* begin Data provided *

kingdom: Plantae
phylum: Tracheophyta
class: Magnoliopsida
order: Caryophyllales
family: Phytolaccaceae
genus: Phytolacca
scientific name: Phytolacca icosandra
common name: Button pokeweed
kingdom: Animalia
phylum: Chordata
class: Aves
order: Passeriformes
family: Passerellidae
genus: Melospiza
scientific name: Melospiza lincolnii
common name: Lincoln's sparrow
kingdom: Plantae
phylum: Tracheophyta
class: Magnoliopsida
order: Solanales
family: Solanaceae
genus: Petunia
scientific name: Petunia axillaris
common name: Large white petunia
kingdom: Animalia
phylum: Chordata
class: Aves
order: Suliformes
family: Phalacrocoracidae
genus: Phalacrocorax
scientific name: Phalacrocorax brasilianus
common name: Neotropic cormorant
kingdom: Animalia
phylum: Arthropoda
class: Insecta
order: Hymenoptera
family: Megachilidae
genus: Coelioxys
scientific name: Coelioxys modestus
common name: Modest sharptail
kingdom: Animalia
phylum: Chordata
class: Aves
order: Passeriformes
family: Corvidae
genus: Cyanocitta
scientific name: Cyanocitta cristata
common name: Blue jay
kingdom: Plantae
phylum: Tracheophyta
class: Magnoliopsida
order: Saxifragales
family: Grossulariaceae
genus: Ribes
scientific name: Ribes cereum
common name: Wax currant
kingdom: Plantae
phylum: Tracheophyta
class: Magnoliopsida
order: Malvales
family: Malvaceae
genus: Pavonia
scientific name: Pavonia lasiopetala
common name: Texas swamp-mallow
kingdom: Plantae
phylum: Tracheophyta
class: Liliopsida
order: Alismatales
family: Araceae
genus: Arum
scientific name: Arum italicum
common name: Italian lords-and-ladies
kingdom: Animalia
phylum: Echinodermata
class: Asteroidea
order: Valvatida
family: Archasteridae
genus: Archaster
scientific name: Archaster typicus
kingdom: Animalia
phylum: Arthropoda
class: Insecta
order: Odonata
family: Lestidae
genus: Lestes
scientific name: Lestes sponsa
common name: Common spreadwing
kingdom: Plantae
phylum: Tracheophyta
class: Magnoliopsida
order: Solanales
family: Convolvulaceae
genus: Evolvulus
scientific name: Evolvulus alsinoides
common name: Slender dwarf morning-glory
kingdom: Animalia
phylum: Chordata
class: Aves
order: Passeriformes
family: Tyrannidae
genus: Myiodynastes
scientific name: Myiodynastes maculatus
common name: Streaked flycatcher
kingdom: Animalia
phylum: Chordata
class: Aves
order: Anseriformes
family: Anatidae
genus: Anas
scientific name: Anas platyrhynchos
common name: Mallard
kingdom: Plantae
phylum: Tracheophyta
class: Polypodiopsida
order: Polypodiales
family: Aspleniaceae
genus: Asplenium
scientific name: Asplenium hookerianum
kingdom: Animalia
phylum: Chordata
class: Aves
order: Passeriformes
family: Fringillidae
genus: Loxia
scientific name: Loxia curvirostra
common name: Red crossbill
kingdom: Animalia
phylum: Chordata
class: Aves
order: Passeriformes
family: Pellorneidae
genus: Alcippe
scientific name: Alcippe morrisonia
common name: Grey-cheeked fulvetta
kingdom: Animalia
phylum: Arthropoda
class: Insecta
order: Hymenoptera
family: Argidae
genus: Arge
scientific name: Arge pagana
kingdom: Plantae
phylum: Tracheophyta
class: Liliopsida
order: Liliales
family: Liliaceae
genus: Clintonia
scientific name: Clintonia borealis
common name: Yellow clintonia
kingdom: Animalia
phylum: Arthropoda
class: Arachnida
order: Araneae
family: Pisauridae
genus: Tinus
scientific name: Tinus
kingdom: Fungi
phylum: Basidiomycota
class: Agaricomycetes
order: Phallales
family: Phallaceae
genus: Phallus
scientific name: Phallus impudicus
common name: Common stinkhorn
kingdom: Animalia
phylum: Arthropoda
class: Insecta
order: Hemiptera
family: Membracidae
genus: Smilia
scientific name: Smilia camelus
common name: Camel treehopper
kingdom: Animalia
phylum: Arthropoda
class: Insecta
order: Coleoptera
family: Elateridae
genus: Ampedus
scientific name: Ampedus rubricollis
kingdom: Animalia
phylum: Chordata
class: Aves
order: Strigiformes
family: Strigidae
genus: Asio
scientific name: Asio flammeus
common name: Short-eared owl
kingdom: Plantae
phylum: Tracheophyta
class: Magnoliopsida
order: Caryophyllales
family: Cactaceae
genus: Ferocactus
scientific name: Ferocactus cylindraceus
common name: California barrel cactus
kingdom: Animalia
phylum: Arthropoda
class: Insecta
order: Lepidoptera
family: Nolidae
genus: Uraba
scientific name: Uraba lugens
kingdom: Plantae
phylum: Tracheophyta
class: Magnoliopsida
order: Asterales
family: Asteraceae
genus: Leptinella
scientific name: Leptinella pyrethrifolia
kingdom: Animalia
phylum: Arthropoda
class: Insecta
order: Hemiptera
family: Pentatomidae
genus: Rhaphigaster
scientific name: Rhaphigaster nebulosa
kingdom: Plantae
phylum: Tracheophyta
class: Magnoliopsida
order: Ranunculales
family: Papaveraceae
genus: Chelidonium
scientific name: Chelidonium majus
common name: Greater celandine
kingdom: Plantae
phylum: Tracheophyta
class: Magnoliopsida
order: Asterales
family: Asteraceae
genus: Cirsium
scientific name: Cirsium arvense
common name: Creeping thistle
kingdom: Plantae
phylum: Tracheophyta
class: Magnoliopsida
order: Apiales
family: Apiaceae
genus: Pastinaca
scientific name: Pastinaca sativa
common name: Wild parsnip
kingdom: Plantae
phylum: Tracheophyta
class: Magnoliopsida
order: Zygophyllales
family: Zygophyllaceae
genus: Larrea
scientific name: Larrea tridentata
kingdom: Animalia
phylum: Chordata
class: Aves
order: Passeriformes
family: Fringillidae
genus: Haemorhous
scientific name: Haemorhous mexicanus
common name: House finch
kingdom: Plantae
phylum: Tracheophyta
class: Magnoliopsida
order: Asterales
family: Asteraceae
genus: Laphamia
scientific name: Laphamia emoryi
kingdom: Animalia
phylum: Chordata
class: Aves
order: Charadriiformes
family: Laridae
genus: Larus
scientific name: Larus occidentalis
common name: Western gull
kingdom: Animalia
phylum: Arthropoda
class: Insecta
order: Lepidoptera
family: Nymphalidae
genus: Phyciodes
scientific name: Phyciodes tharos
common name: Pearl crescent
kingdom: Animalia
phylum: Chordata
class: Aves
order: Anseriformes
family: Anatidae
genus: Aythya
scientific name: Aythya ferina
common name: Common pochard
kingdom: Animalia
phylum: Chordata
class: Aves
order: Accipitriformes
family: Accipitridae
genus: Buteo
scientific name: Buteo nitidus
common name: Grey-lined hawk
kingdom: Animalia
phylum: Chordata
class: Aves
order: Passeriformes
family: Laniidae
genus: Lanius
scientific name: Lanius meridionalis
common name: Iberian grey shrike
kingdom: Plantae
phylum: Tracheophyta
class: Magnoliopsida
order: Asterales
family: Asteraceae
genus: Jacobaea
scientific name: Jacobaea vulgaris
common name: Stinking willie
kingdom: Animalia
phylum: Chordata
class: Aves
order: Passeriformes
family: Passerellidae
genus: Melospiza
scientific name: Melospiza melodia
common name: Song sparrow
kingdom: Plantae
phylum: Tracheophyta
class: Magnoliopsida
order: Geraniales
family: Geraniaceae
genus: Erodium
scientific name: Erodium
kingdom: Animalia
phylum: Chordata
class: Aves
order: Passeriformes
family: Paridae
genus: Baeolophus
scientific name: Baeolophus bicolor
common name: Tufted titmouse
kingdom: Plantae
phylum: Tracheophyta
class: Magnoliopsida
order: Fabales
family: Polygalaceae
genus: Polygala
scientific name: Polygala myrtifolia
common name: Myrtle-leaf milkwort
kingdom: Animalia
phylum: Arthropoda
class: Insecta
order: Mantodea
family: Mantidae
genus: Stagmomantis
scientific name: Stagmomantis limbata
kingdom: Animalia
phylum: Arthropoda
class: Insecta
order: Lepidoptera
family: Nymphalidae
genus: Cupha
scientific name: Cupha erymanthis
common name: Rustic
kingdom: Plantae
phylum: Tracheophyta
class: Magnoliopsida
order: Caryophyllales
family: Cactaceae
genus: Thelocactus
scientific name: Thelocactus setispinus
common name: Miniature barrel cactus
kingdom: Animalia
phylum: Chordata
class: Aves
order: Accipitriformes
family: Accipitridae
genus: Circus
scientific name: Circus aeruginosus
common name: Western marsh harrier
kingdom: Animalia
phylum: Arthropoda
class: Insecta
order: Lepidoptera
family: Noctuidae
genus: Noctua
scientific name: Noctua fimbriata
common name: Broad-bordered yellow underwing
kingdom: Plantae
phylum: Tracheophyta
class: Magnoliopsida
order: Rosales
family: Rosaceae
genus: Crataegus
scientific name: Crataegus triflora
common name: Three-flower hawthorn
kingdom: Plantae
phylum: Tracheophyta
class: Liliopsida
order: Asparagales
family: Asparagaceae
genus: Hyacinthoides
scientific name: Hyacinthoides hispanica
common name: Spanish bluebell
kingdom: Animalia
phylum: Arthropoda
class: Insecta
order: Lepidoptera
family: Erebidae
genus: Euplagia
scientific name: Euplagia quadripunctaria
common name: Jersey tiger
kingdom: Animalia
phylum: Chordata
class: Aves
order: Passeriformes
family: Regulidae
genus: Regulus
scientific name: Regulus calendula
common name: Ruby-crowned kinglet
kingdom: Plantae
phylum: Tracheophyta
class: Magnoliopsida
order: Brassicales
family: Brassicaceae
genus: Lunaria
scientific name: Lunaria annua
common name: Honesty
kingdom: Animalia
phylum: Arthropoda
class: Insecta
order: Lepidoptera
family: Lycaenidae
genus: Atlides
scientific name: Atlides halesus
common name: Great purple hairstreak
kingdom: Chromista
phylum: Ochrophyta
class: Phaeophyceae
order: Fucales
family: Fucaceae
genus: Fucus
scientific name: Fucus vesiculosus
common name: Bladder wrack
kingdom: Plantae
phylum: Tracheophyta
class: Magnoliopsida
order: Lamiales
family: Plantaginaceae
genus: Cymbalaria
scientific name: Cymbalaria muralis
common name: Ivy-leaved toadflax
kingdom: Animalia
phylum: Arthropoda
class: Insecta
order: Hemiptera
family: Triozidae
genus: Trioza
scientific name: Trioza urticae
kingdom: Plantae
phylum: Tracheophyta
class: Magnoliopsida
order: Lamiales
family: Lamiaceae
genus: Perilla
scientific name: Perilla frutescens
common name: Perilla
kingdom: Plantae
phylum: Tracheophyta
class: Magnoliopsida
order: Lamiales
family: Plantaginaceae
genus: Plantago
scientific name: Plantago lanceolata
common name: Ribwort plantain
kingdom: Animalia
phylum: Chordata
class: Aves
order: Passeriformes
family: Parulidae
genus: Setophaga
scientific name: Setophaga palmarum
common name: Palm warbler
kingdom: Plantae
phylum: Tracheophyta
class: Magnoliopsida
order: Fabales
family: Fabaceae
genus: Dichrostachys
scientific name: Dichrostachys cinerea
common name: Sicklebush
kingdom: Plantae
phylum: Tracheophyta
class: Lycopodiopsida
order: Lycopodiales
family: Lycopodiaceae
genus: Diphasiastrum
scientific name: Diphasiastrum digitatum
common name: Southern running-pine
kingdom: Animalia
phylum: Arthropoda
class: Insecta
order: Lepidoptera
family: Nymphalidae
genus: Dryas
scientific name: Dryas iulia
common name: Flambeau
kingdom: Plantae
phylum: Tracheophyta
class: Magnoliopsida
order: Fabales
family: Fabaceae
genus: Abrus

* end Data provided *

The exercise:
Return the lines of the entries exactly as they appear, beginning with the line that contains "family: Pentatomidae" and continuing through the line that contains "genus: Phyciodes", with both of those lines included.

Reply to the task:
family: Pentatomidae
genus: Rhaphigaster
scientific name: Rhaphigaster nebulosa
kingdom: Plantae
phylum: Tracheophyta
class: Magnoliopsida
order: Ranunculales
family: Papaveraceae
genus: Chelidonium
scientific name: Chelidonium majus
common name: Greater celandine
kingdom: Plantae
phylum: Tracheophyta
class: Magnoliopsida
order: Asterales
family: Asteraceae
genus: Cirsium
scientific name: Cirsium arvense
common name: Creeping thistle
kingdom: Plantae
phylum: Tracheophyta
class: Magnoliopsida
order: Apiales
family: Apiaceae
genus: Pastinaca
scientific name: Pastinaca sativa
common name: Wild parsnip
kingdom: Plantae
phylum: Tracheophyta
class: Magnoliopsida
order: Zygophyllales
family: Zygophyllaceae
genus: Larrea
scientific name: Larrea tridentata
kingdom: Animalia
phylum: Chordata
class: Aves
order: Passeriformes
family: Fringillidae
genus: Haemorhous
scientific name: Haemorhous mexicanus
common name: House finch
kingdom: Plantae
phylum: Tracheophyta
class: Magnoliopsida
order: Asterales
family: Asteraceae
genus: Laphamia
scientific name: Laphamia emoryi
kingdom: Animalia
phylum: Chordata
class: Aves
order: Charadriiformes
family: Laridae
genus: Larus
scientific name: Larus occidentalis
common name: Western gull
kingdom: Animalia
phylum: Arthropoda
class: Insecta
order: Lepidoptera
family: Nymphalidae
genus: Phyciodes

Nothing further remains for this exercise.